Background: Identification of competing endogenous RNAs (ceRNAs), especially circRNAs, have become new hotspots in cancer researches. Although, their roles and underlying mechanisms in colorectal cancer (CRC) development remain mostly unknown. The aim of this study was to integrate both coding and non-coding available microarray data in development of CRC coupled with bioinformatics analyses to understand a more inclusive pathobiologic map regarding their molecular interactions and functions.
Methods: The microarray data were retrieved from the Gene Expression Omnibus (GEO) database and analyzed. Several bioinformatics tools and databases including CircInteractome, CSCD, miRTarbBase, TargetScan, miRmap, GEPIA, STRING, Enrichr, DAVID, and MCODE were applied for further elucidation. Principal component analysis (PCA) has seperatly run for four datasets. The dysregulated circRNA-miRNA-mRNA network in CRC was constructed by Cytoscape. In addition, co-expression and protein-protein interaction (PPI) networks were established based on differentially expressed (DE) protein coding genes in CRC.

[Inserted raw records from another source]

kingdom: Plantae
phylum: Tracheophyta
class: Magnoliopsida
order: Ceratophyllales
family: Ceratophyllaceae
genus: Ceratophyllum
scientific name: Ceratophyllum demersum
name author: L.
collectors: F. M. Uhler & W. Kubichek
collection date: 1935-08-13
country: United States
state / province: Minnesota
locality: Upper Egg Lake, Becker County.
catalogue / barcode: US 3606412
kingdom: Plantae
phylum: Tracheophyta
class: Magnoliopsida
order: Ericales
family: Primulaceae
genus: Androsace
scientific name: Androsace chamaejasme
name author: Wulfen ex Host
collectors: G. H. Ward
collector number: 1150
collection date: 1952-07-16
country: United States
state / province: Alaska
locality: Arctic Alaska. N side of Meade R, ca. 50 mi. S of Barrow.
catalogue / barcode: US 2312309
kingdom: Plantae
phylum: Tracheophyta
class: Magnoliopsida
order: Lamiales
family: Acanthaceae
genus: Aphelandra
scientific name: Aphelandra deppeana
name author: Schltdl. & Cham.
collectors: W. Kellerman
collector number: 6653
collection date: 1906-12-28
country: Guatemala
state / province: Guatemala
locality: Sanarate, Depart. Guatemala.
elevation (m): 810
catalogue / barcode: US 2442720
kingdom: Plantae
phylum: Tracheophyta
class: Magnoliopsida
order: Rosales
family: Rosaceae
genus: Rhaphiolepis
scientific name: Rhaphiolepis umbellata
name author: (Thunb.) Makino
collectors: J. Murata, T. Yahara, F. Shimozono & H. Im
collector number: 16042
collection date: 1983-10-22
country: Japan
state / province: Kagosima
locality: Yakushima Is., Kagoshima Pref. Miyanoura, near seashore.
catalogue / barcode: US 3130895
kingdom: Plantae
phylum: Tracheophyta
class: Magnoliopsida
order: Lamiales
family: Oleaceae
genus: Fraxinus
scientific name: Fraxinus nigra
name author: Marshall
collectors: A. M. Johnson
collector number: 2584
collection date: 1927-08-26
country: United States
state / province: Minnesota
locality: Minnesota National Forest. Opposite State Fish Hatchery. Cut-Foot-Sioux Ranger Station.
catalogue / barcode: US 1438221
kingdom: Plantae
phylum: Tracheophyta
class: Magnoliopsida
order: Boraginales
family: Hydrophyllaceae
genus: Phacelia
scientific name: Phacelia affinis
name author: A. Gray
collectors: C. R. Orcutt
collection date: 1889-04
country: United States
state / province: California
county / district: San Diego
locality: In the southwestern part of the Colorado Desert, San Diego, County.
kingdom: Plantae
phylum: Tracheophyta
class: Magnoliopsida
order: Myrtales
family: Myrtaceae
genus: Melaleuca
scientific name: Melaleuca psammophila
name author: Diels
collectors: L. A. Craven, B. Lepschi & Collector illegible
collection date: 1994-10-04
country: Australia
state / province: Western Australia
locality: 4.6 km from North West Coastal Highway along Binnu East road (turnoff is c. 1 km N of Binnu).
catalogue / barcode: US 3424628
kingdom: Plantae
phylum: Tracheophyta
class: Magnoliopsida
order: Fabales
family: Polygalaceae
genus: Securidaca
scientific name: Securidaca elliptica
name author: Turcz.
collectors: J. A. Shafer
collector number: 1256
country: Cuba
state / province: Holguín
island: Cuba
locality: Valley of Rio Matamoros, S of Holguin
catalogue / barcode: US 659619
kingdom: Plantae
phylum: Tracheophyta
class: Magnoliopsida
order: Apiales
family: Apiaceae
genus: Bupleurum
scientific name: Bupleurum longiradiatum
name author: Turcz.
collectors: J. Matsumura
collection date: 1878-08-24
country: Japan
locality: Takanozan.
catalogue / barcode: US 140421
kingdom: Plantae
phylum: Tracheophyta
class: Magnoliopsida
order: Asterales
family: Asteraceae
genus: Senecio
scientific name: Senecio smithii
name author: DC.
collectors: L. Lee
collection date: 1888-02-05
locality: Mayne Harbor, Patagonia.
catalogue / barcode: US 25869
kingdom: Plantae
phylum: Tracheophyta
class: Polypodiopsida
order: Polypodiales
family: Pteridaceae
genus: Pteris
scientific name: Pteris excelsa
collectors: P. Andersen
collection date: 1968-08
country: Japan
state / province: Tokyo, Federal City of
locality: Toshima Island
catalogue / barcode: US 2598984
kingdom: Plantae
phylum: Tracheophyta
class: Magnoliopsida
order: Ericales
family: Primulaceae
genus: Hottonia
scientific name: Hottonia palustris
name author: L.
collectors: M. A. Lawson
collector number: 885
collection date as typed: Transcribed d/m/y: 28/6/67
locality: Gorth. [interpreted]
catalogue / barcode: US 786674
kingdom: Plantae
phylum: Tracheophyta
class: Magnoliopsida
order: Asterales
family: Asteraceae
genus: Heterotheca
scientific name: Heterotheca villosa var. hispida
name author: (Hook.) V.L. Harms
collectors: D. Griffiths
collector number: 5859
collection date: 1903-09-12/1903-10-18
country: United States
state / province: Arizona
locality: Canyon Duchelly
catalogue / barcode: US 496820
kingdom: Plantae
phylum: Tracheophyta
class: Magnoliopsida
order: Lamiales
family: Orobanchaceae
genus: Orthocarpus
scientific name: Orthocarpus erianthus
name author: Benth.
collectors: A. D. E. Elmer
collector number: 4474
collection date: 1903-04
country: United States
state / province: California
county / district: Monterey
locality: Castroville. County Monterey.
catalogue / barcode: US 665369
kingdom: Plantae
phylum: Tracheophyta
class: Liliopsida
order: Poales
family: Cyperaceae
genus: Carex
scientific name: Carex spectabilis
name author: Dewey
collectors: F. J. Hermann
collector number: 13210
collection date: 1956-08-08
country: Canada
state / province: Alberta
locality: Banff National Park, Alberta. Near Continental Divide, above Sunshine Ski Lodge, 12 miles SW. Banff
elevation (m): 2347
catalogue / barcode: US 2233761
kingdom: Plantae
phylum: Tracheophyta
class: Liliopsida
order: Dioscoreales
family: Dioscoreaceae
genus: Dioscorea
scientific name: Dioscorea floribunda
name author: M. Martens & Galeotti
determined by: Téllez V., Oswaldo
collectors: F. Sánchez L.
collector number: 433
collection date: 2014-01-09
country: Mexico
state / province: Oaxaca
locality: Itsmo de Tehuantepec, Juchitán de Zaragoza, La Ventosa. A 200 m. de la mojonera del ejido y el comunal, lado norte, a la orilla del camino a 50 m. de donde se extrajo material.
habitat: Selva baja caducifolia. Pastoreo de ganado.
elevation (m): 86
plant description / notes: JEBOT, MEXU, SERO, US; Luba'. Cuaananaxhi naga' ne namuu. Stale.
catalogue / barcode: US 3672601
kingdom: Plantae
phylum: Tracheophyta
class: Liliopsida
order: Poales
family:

Results: PCA disclose colorectal tumor and normal tissuses could be distinguished not only by mRNAs expression profile, but also by both circRNAs and miRNAs expression profiles. We identified 14 DE mRNAs (commonly between two datasets), 85 DE miRNAs and 36 DE circRNAs in CRC tissues compared with normal tissues. Taking their potential interactions into account, a circRNA-miRNA-mRNA network was constructed. Then, according to ceRNA hypothesis, the axes with expression in the desired direction were extracted. Our results disclosed some DE circRNAs with potential oncogenic (circ_0014879) or tumor suppressive (circ_0001666 and circ_0000977) effects. Finally, PPI network suggests pivotal roles for DOCK2 and PTPRC dysregulation in progression of CRC, possibly by facilitating of tumor escape from immune surveillance.
Conclusion: Current study proposes a novel regulatory network consisting of DE circRNAs, miRNAs and mRNAs in CRC development that in turn highlights the roles of DE circRNAs at the upstream of oncotranscriptomic cascade in CRC development, suggesting their potentiality to be utilized as both prognostic and therapeutic biomarker.